*** Supplied text ***
In the depicted example, the server 110 analyzes a request pattern 230 of the object in order to determine where the object should be stored. The analysis may comprise the use of a machine learning model. The analysis may comprise determining if by moving the object to one or more servers the network traffic may be improved. Such an analysis may comprise data such as longitudinal data indicating when the object was accessed, where the access request came from, total time from request of the object by a computing device 120 to delivery of the object to the computing device 120 by the server 110, dates of request, total requests at the time of the request for each server, total network latency, and any composite metric of the elements thereof. In some embodiments, the analysis may include determining a location of the computing device, and then comparing the location of the computing device to one or more servers (e.g., server 210, server 220, and other servers (e.g., the plurality of servers 132 of FIG. 1). Based on the analysis the object may be provided for storage to a server closest to the original request (e.g., server 210). Accordingly, in the depicted example, server 110 provides the object to server 210 for storage since server 210 is closer to the location of the computing device 120 (e.g., where the request for the object was provided from) than the server 220. In other embodiments with additional servers, a server different from server 210 may receive the object for storage based on the analysis (e.g., the server different from server 210 may be determined to be the server closest to where most requests for the object originate). Additionally, in this depicted example, the server 110 provides the object to computing device 120 at step 250 (e.g., in response to the original request at step 205). In some embodiments, based on the analysis of the request pattern, the object may be removed from one or more servers (e.g., at step 255 in this depicted example). For example, if it is determined that server 210 is closer to the computing device 120 than server 220, the server 110 may determine that, in addition to the object being stored in server 210, the object should be removed from server 220. If the server 110 makes that determination, the server 110 may provide a request to remove the object from server 220.
*** Extracted data ***
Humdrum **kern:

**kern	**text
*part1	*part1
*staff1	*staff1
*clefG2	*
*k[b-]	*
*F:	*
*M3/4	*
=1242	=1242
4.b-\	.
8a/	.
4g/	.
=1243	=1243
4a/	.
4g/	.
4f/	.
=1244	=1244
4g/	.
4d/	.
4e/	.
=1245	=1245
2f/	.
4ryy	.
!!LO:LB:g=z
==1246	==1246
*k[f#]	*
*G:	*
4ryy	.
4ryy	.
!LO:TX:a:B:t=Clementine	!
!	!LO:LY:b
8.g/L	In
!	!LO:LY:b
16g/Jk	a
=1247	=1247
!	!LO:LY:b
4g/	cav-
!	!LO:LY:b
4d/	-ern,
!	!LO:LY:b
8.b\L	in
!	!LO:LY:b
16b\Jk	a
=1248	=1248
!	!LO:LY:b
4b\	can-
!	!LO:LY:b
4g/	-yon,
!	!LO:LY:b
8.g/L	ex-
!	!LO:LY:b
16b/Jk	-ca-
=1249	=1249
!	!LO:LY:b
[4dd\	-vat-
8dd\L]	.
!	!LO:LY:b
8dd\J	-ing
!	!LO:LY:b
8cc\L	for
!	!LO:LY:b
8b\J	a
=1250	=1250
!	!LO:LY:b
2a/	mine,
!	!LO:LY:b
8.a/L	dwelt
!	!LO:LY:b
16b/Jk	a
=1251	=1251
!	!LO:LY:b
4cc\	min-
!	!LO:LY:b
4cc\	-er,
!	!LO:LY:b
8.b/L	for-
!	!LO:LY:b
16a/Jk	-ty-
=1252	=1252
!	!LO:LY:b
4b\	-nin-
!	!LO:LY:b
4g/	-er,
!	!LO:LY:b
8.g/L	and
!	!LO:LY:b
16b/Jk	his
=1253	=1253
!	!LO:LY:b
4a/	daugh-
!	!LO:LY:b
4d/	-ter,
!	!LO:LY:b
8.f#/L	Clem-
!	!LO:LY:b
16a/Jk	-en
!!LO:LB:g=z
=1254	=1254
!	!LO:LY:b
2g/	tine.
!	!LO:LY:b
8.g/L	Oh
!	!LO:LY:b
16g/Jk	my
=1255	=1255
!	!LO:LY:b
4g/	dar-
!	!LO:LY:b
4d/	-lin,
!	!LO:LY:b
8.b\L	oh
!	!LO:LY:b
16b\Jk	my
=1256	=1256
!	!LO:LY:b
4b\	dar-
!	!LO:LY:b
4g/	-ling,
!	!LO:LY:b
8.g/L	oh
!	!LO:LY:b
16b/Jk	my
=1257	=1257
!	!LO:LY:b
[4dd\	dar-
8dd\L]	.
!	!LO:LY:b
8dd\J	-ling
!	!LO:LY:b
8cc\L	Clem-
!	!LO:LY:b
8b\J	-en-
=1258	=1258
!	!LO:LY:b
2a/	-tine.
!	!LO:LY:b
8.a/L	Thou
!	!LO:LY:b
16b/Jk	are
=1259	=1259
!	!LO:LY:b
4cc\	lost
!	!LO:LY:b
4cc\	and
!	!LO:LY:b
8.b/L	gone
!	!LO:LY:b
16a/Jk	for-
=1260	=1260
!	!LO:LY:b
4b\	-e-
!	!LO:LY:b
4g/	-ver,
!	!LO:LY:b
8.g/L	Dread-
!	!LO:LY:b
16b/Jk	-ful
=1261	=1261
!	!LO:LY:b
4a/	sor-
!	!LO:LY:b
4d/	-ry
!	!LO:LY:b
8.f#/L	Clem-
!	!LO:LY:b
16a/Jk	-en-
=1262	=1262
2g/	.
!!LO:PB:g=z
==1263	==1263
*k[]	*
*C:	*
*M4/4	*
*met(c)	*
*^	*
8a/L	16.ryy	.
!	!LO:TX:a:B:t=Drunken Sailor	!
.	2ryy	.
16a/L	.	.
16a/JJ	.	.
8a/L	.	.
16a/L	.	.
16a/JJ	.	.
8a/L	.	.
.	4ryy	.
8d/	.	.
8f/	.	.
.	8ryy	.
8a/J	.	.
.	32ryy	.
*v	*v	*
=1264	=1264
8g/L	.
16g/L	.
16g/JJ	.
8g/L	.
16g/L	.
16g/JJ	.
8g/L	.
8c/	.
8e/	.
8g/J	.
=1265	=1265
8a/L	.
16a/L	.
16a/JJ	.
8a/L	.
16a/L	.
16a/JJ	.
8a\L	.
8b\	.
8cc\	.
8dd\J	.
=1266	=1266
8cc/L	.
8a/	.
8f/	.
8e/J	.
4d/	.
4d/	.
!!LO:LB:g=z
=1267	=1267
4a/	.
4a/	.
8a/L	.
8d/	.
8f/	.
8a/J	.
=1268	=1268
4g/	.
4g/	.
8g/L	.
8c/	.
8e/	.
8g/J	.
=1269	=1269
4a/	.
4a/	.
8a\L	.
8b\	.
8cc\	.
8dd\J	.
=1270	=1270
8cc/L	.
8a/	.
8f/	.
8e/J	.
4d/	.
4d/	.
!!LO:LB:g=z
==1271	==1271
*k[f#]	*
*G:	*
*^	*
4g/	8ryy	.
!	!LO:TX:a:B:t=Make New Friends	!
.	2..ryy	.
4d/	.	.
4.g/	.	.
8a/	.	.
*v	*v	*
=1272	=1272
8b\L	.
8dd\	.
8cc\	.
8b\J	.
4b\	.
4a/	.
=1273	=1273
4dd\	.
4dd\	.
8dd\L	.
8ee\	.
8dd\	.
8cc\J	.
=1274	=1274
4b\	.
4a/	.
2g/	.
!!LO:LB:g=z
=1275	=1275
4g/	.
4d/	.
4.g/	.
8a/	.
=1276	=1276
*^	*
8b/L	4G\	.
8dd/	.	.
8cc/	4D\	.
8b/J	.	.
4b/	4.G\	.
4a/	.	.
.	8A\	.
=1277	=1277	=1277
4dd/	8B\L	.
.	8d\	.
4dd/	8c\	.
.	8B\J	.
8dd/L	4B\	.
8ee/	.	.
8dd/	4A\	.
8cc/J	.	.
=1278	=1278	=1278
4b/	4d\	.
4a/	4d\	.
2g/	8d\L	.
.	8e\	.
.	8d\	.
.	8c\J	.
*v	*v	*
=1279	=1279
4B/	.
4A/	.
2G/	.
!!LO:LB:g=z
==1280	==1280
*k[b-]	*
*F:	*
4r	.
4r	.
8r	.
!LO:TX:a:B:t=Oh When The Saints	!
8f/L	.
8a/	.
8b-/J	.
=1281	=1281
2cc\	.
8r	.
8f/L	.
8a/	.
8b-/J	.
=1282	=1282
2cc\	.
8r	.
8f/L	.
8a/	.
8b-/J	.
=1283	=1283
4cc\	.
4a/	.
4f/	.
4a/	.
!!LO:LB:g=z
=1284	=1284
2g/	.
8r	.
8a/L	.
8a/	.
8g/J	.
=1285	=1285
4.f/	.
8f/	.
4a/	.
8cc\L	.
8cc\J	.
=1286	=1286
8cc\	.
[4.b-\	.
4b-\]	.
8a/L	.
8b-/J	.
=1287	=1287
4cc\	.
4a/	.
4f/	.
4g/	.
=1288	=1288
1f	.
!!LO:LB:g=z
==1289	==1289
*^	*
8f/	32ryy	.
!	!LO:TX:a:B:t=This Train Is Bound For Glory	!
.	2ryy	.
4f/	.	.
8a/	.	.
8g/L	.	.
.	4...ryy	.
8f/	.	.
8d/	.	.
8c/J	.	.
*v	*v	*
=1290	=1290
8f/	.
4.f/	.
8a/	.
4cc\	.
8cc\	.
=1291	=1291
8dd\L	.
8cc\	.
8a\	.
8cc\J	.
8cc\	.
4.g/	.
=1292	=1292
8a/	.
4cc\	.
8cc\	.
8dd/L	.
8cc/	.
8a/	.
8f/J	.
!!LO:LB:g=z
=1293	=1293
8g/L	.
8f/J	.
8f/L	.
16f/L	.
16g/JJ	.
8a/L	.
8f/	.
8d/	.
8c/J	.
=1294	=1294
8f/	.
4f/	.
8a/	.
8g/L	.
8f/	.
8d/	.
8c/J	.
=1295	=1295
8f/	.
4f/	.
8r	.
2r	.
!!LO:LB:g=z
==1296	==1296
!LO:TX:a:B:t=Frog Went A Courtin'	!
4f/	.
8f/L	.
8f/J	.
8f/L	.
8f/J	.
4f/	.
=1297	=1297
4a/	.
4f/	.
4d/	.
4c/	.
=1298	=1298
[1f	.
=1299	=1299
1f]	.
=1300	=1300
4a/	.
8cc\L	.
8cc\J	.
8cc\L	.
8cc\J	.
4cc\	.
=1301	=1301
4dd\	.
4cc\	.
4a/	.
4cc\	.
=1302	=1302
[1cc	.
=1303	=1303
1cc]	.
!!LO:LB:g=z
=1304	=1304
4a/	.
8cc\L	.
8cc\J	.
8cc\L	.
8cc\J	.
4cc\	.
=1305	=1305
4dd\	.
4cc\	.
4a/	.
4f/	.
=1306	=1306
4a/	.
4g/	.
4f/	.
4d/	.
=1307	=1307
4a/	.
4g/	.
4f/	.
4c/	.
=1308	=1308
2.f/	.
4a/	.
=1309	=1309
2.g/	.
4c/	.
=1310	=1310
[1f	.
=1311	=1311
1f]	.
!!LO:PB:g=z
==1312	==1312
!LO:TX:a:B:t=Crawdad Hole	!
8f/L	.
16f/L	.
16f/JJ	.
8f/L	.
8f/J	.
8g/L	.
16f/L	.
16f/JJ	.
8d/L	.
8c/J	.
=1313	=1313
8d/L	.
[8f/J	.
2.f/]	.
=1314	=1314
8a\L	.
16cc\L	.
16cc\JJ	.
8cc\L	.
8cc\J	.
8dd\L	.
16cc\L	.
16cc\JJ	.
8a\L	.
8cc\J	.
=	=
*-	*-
***
# Challenges:
- a) Condense the paragraph of the object-storage passage above that begins "In the depicted example, the server 110 analyzes" into a short bulleted list that keeps its main facts.
- b) Write a continuation of the object-storage passage above, starting after its final sentence.

# Responses:
- a)
- Server 110 analyzes the object's request pattern 230 to decide where to store the object. The analysis may use a machine learning model and may check whether moving the object to one or more servers would improve network traffic.
- The analysis may draw on several kinds of data:
  - when the object was accessed and where requests came from
  - total time from a request by computing device 120 to delivery by server 110
  - request dates
  - total requests per server at the time of a request
  - total network latency
  - any composite metric of these
- Some embodiments determine the location of the computing device and compare it to the servers, such as server 210, server 220 and the plurality of servers 132 of FIG. 1.
- In the depicted example, server 110 provides the object to server 210 for storage because server 210 is closer than server 220 to computing device 120.
- With additional servers, a different server could receive the object, for example the one closest to where most requests originate.
- At step 250, server 110 delivers the object to computing device 120 in response to the original request at step 205.
- Based on the analysis, the object may be removed from one or more servers, as at step 255. For example, if server 210 is closer than server 220, server 110 may request that server 220 remove the object while server 210 keeps it.

- b)
FIG. 3 depicts a process 300 for storing and retrieving an object in a global network. As described herein, objects may be located in regions (e.g., in a server within a region). A server 110 interacts with region 320 and region 330. In some embodiments, a request is received from region 330 (e.g., from computing device 120 to server 110). In some embodiments, the server 110 provides a request to server 220 in region 330 (e.g., the region containing computing device 120.) In the depicted example, server 220 and computing device 120 are located in region 330 which, for the purposes of this example, are geographically closer to each other than to region 320 and server 210. In the depicted example, the object is not present on server 220. Server 220 provides feedback to server 110 indicating that the object is not present on server 220. Server 210 of the geographically more distant region 320 does contain the object and provides the object and metadata pertaining to the object to server 110 in response to requests for the object from server 110. Because the object was copied to server 110 the metadata is updated to indicate the presence of the object on server 110. Server 110 provides the object to the computing device 120. In some embodiments, the object is further provided to and stored on server 220. In some embodiments, the object is stored in servers other than server 220 (e.g., based upon analysis of received requests regarding the object, as described further with respect to FIG. 2). In some embodiments, other servers are sent a request for metadata and/or a request for an object. In some embodiments, there may be more servers than server 210 and server 220 in regions 320 and 330, respectively, and the regions 320 and 330 may be included in a plurality of regions that includes regions in addition to regions 320 and 330.

In some embodiments, servers 210 and 220 would be pinged by server 110. In some embodiments, the ping time of the servers 210 and 220 may partially determine the server in the which the metadata and object are stored in by server 110. In some embodiments, a server that is not the closest to the computing device may be provided a request due to lower ping time. Lower ping time may be due to network traffic at a server. A high ping time may mean the server is busy. By choosing a server based on ping time between two or more servers of varying distance to the computing device the system may balance its workload and optimize server response time across the network. This is especially true when network utilization is not uniform across all servers on the network.

In some embodiments each region has a location. In some embodiments each region has multiple locations. In some embodiments there may be more regions than depicted.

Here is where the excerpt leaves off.